To incorporate parameter uncertainty in our projections, we utilise Monte Carlo simulation. We sample the weights \(d_s\) with uncertainty estimates given in Mistry et al. [18] assuming they are independently normally distributed. To incorporate model uncertainty we sample the coefficients \(\hat{\nu }_{at}\), \(\hat{\phi }_{at}\), \(\hat{\psi }_{a}\), \(\hat{\kappa }\), of our fitted endemic-epidemic model assuming a multivariate normal distribution; the asymptomatic normal distribution of the maximum-likelihood estimates. Using these \(n = 1000\) samples we then use the path trajectory prediction approach to obtain n simulated expected case counts under the scenarios considered. This enables us to incorporate uncertainty in our projections. We examine the expected increase in cases when schools are always open (scenario B) and the expected decrease in cases when schools are always closed (scenario C) and compare this with the expected number of cases under the policy used (scenario A).
We also conducted sensitivity analyses of the assumptions made in constructing the transmission weights \(w_{a,a’,t}\).

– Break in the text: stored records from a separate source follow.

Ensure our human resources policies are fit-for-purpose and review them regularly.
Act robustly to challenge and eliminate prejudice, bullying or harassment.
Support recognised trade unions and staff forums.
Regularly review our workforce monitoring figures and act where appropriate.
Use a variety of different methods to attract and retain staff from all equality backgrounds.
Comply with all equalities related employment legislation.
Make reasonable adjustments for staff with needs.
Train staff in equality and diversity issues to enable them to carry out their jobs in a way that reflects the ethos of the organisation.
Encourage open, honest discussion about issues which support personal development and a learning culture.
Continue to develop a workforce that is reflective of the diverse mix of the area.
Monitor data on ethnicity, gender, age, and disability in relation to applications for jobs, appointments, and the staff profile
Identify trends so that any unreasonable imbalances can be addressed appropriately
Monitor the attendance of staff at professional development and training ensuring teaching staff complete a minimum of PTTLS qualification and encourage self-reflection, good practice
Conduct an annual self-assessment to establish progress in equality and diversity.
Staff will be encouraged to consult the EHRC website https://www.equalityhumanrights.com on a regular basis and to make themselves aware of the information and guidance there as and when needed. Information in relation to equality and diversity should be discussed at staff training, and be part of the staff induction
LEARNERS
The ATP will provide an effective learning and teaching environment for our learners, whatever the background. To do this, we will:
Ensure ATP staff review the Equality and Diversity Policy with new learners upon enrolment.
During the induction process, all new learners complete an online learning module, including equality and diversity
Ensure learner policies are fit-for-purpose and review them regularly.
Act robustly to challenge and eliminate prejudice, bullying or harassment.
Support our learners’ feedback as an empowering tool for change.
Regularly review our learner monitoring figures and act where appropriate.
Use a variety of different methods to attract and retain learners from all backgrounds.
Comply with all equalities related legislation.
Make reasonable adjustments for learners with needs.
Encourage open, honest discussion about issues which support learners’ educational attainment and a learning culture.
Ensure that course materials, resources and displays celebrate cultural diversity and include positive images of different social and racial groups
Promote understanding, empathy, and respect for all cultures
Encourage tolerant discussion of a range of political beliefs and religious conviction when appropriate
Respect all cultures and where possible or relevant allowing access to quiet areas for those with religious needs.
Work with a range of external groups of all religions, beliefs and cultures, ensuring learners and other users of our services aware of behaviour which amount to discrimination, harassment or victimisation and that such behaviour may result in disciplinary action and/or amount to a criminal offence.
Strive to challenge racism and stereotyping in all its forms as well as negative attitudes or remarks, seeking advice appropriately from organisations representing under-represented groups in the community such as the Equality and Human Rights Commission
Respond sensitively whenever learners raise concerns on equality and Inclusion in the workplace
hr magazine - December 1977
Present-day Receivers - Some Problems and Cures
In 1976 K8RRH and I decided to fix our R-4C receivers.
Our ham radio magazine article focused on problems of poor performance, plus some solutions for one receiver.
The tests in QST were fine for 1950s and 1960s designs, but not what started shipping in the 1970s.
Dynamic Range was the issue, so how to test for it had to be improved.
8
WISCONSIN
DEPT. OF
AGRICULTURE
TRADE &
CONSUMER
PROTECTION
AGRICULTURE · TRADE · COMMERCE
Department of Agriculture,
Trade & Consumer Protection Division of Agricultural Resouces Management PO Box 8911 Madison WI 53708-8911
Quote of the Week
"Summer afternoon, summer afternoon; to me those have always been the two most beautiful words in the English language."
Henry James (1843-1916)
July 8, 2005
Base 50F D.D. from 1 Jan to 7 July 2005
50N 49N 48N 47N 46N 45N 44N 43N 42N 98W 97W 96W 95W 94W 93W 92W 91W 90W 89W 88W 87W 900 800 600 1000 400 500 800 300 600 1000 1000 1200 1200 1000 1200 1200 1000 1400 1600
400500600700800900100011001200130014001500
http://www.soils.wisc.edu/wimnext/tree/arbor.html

The sensitivity analyses attempt to provide further realism with respect to how household contacts may be affected by school closure. This provides additional extensions to the analysis of Zurich data as here we only considered household contacts to not be affected by policy \(p_{s, t}\vert _{s=\text {household}}\equiv 1\). The sensitivity analyses can be found in the supporting information.